Look through the records below and collect all lines that hold the string "pair".

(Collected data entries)
------------------------------
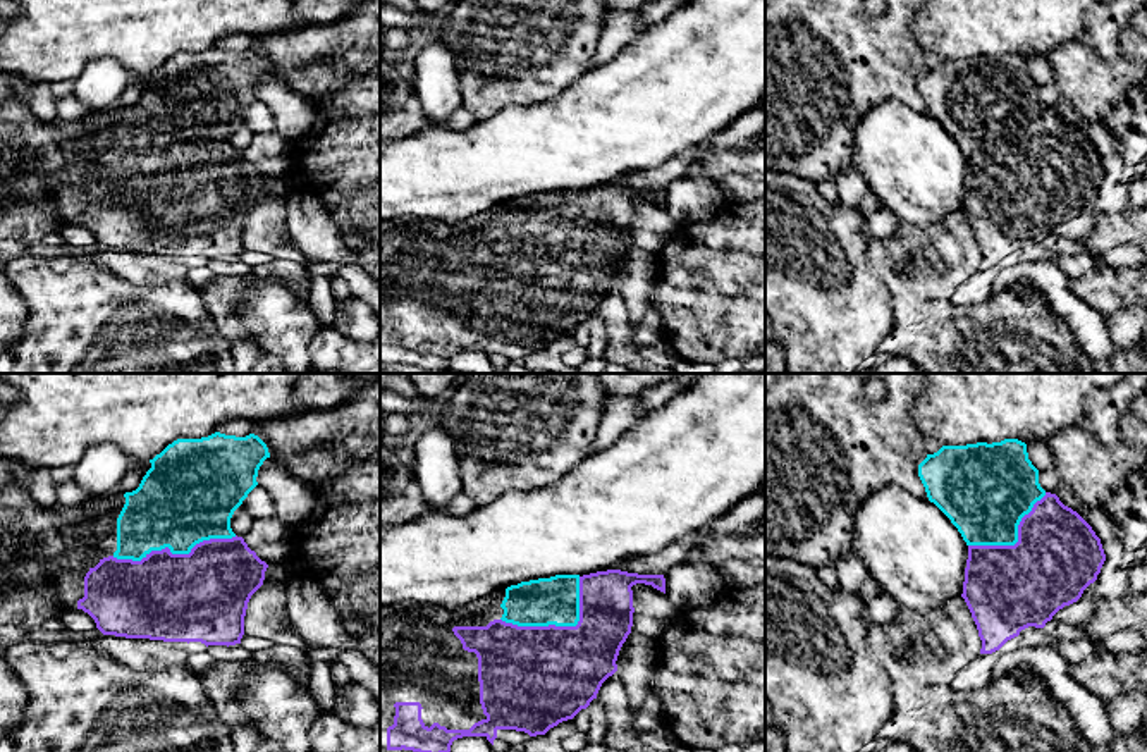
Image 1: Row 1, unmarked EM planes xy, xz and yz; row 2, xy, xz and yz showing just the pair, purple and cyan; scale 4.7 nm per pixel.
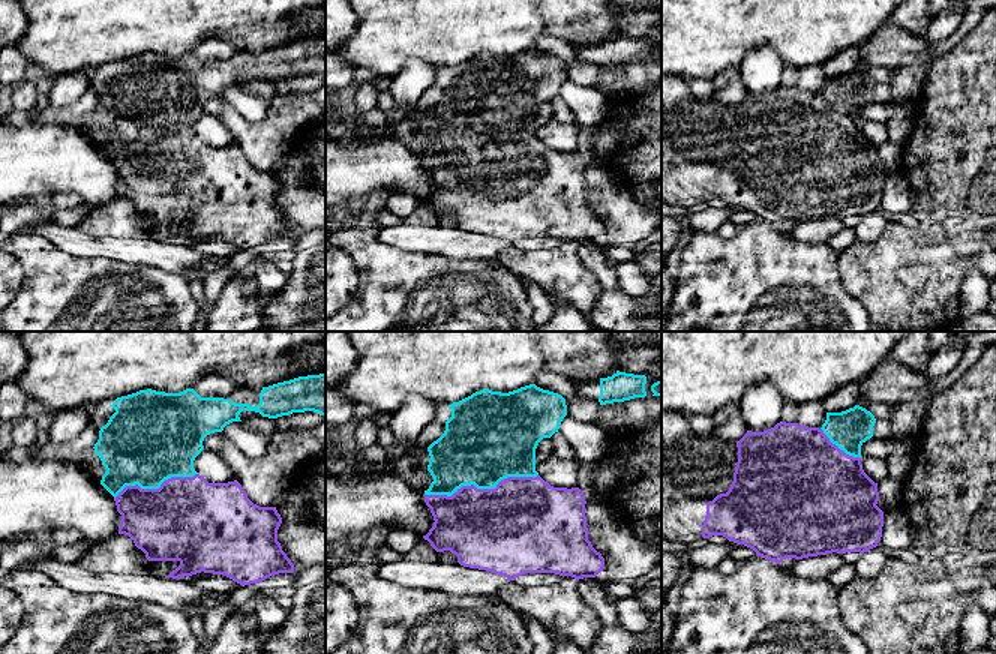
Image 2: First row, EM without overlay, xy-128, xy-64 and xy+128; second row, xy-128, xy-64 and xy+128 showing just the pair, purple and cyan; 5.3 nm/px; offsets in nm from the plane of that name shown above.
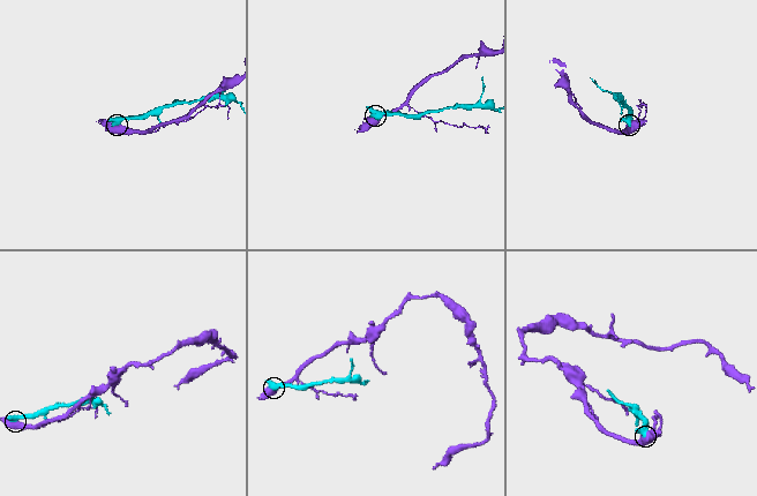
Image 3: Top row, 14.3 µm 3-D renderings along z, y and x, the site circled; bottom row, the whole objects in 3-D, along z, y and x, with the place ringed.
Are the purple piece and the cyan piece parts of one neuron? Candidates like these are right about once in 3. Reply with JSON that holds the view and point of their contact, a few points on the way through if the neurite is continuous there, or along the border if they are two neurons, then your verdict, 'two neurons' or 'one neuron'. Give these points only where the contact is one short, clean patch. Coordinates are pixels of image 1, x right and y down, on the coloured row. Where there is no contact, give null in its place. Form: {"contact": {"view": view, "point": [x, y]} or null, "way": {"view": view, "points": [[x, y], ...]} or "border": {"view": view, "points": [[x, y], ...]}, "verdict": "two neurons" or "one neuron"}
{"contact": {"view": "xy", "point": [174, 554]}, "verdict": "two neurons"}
------------------------------
FINISHED TASK:
Image 1: Row 1, unmarked EM planes xy, xz and yz; row 2, xy, xz and yz showing just the pair, purple and cyan; scale 4.7 nm per pixel.
Image 2: First row, EM without overlay, xy-128, xy-64 and xy+128; second row, xy-128, xy-64 and xy+128 showing just the pair, purple and cyan; 5.3 nm/px; offsets in nm from the plane of that name shown above.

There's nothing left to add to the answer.